*** Opening of STORED DATA ***
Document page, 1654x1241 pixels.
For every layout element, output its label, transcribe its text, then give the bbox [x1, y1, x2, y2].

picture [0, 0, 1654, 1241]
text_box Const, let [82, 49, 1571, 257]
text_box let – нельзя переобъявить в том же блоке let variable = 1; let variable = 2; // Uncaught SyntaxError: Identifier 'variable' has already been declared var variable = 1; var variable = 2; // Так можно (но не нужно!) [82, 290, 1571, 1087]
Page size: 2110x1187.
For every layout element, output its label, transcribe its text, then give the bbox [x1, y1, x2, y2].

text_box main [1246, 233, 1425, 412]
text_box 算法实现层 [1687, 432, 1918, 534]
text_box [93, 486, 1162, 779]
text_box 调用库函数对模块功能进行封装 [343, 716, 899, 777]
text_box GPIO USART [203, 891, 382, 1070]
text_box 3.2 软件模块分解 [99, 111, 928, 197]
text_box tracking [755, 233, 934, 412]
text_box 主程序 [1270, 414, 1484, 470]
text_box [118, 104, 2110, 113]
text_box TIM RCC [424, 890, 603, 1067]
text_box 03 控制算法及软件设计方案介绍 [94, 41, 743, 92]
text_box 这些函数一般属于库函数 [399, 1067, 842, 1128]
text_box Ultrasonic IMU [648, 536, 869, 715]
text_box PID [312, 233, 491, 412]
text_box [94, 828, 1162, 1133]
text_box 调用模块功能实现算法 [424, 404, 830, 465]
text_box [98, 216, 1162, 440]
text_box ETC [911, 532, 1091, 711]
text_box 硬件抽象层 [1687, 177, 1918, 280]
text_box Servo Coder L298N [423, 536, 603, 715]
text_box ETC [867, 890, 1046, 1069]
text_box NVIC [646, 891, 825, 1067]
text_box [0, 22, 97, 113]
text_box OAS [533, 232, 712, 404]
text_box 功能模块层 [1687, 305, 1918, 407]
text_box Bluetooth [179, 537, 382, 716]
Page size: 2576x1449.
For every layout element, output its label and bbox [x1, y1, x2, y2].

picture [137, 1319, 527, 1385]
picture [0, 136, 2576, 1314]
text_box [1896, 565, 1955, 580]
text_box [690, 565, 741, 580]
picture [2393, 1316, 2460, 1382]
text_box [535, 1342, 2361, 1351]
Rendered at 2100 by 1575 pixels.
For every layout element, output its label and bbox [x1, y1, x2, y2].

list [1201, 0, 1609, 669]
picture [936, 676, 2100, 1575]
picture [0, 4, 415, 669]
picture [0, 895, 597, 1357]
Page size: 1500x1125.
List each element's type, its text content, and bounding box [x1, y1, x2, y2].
*** Close of STORED DATA ***
WHAT IS REQUIRED — Starting at the line that holds "Page size: 2576x1449.", retype each line exactly through the end of the entries, both ends included.

ANSWER BELOW —
Page size: 2576x1449.
For every layout element, output its label and bbox [x1, y1, x2, y2].

picture [137, 1319, 527, 1385]
picture [0, 136, 2576, 1314]
text_box [1896, 565, 1955, 580]
text_box [690, 565, 741, 580]
picture [2393, 1316, 2460, 1382]
text_box [535, 1342, 2361, 1351]
Rendered at 2100 by 1575 pixels.
For every layout element, output its label and bbox [x1, y1, x2, y2].

list [1201, 0, 1609, 669]
picture [936, 676, 2100, 1575]
picture [0, 4, 415, 669]
picture [0, 895, 597, 1357]
Page size: 1500x1125.
List each element's type, its text content, and bounding box [x1, y1, x2, y2].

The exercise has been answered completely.